Lamoria is a genus of small moths belonging to the family Pyralidae.

==Description==
The palpi of the male are minute, whereas those of the female project about the length of head and are downcurved at their extremity. Maxillary palpi filiform. Frons with a conical tuft. Antennae simple. Forewings of male with a large glandular swelling at base of costa below. Vein 3 from before angle of cell.
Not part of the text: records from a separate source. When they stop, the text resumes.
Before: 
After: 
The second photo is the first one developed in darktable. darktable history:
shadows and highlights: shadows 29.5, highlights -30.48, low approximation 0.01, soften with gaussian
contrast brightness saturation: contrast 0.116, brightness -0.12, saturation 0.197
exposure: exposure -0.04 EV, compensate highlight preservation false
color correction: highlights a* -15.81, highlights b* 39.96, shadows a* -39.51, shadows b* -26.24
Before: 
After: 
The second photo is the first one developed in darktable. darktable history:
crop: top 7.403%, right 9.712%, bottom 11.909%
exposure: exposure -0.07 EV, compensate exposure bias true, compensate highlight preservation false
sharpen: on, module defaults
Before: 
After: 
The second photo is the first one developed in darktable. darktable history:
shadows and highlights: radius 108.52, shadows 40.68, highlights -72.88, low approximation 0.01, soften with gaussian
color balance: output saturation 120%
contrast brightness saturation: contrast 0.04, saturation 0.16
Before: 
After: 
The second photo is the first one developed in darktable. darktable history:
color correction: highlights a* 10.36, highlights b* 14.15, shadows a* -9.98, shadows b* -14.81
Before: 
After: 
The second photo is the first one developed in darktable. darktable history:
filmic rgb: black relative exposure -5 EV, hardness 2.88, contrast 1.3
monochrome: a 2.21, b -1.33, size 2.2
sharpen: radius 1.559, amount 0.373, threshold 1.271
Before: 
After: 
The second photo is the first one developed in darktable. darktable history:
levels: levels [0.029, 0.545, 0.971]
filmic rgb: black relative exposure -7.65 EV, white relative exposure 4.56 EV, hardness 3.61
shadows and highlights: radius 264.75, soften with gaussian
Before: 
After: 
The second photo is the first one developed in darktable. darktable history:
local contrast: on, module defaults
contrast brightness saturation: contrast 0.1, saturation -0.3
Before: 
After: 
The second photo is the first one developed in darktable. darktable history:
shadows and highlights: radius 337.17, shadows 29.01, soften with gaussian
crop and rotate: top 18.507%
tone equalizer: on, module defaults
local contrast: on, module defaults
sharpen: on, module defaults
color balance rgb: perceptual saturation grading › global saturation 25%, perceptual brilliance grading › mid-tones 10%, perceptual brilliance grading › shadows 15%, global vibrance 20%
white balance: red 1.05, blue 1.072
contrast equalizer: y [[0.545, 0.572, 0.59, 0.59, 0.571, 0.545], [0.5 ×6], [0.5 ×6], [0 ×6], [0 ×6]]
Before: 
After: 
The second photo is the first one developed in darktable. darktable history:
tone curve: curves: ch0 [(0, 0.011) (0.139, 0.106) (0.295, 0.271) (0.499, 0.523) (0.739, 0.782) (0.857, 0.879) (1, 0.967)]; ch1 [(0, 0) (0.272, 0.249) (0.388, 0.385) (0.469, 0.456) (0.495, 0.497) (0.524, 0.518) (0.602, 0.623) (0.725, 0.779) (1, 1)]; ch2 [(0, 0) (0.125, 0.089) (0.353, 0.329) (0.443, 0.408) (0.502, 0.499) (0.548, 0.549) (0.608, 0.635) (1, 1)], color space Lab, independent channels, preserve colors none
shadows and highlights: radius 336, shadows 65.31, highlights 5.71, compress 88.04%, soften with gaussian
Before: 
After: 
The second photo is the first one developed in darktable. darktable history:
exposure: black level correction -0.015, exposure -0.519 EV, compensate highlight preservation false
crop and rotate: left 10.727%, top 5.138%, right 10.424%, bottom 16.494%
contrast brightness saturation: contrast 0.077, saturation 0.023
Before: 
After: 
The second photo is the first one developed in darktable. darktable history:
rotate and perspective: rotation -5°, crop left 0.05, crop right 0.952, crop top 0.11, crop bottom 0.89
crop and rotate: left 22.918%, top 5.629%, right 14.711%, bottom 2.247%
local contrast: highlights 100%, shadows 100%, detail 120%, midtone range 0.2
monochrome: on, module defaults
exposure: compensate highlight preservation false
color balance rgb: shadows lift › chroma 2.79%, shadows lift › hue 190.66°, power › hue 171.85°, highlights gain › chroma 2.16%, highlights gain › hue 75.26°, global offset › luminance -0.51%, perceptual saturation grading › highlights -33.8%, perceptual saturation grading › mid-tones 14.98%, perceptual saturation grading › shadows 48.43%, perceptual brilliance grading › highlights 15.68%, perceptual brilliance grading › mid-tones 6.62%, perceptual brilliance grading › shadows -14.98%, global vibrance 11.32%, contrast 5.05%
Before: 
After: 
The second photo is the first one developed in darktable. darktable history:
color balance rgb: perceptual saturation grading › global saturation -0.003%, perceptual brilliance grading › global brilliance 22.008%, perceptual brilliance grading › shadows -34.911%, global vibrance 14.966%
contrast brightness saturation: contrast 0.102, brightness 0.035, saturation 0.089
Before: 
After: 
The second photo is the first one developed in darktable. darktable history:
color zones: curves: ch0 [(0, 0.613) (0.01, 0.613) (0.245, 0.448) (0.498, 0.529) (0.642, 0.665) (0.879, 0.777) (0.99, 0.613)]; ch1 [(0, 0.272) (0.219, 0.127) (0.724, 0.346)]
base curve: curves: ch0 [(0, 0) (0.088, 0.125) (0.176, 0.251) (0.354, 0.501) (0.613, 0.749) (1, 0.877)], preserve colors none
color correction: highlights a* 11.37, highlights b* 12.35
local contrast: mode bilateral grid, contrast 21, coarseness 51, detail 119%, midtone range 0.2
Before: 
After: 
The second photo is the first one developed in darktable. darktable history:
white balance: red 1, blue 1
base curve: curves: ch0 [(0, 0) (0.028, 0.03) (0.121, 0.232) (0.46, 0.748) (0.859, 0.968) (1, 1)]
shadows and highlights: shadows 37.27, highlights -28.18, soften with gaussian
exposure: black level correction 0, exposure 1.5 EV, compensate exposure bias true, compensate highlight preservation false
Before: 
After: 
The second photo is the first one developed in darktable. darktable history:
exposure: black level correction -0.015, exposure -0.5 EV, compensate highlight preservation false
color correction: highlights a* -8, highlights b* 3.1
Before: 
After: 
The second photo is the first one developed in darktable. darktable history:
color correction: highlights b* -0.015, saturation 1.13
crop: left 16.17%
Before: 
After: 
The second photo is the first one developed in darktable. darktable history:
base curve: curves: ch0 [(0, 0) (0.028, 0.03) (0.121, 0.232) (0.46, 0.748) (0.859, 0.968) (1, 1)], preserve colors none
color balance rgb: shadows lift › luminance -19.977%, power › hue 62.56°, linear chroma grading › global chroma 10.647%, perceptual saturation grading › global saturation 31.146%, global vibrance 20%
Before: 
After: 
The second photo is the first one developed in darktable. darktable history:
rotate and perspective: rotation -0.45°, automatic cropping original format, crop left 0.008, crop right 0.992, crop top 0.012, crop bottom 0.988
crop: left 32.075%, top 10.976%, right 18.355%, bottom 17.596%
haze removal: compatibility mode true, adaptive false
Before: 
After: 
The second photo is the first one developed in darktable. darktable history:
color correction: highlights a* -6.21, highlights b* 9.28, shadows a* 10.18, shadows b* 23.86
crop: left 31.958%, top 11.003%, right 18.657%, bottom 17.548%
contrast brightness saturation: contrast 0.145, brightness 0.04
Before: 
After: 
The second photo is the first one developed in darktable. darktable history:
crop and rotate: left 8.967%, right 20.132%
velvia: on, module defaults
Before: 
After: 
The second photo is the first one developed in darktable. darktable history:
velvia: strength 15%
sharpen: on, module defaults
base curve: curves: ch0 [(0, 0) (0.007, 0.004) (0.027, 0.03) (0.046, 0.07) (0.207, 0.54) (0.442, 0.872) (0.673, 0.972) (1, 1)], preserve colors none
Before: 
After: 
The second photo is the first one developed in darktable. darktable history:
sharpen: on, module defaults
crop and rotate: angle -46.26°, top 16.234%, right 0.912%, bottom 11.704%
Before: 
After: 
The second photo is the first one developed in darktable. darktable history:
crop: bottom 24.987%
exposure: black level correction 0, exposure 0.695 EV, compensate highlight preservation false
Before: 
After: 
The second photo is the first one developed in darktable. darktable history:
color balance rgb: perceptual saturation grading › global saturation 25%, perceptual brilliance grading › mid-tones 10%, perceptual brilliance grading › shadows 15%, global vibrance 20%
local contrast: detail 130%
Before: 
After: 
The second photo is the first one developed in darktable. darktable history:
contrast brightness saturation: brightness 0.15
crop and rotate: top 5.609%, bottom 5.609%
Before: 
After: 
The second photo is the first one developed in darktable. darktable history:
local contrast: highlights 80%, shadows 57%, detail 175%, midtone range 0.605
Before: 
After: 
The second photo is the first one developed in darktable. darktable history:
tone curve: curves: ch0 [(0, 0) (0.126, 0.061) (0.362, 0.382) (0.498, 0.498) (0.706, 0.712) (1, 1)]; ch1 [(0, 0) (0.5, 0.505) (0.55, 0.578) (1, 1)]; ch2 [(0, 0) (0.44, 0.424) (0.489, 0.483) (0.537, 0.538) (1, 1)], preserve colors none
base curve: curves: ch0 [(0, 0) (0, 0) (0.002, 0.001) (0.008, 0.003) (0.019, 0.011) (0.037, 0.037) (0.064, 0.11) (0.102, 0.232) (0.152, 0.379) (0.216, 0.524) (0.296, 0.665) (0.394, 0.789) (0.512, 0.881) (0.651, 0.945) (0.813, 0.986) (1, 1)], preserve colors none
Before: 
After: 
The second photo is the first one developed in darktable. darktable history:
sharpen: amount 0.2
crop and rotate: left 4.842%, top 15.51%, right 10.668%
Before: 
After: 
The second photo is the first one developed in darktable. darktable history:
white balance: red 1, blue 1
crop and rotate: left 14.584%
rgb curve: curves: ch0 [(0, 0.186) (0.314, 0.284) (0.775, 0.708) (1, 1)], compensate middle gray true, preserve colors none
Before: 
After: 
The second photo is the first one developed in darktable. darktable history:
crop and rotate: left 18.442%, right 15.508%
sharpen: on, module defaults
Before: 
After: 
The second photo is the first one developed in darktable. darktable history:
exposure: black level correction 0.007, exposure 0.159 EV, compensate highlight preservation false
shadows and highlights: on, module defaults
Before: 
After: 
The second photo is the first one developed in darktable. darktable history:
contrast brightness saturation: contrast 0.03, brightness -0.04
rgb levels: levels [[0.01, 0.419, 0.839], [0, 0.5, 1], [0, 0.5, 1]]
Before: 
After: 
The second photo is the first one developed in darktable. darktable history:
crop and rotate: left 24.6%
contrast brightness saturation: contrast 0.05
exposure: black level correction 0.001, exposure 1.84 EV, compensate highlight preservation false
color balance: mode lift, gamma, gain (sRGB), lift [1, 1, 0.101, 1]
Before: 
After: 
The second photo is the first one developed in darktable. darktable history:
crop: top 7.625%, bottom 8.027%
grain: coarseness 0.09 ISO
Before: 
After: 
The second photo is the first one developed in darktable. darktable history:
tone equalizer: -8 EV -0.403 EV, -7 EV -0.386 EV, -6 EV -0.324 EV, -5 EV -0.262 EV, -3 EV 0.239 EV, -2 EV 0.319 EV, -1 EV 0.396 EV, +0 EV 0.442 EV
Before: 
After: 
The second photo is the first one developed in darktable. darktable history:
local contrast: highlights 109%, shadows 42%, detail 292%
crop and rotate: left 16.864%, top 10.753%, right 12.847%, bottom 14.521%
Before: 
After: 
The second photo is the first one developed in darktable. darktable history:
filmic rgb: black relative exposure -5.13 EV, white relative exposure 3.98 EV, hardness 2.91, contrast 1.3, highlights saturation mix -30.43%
Veins 4 and 5 from angle, which is much produced. Veins 8 and 9 stalked from vein 7. Veins 10 and 11 free. Female with vein 3 from angle of cell, which is not produced. Veins 4 and 5 stalked. Hindwings with open cell. Veins 2, 3, 4 and 5 at regular intervals. Vein 7 anastomosing (fusing) with vein 8.

==Species==

- Lamoria adaptella (Walker, 1863)
- Lamoria anella (Denis & Schiffermüller, 1775)
- Lamoria attamasca Whalley, 1964
- Lamoria baea (West, 1931)
- Lamoria brevinaevella Zerny, 1934
- Lamoria cafrella (Ragonot, 1888)
- Lamoria clathrella (Ragonot, 1888)
- Lamoria eumeces (Turner, 1913)
- Lamoria exiguata Whalley, 1964
- Lamoria fumidea Whalley, 1964
- Lamoria glaucalis Caradja, 1925
- Lamoria hemi Rose, 1981
- Lamoria idiolepida Turner, 1922
- Lamoria imbella (Walker, 1864)
- Lamoria infumatella Hampson, 1898
- Lamoria inostentalis (Walker, 1863)
- Lamoria jordanis Ragonot, 1901
- Lamoria medianalis Hampson, 1917
- Lamoria melanophlebia Ragonot, 1888
- Lamoria oenochroa (Turner, 1905)
- Lamoria pachylepidella Hampson, 1901
- Lamoria pallens Whalley, 1964
- Lamoria ruficostella Ragonot, 1888
- Lamoria surrufa Whalley, 1964
- Lamoria virescens Hampson, 1898

The former L. rufivena is now Tirathaba rufivena.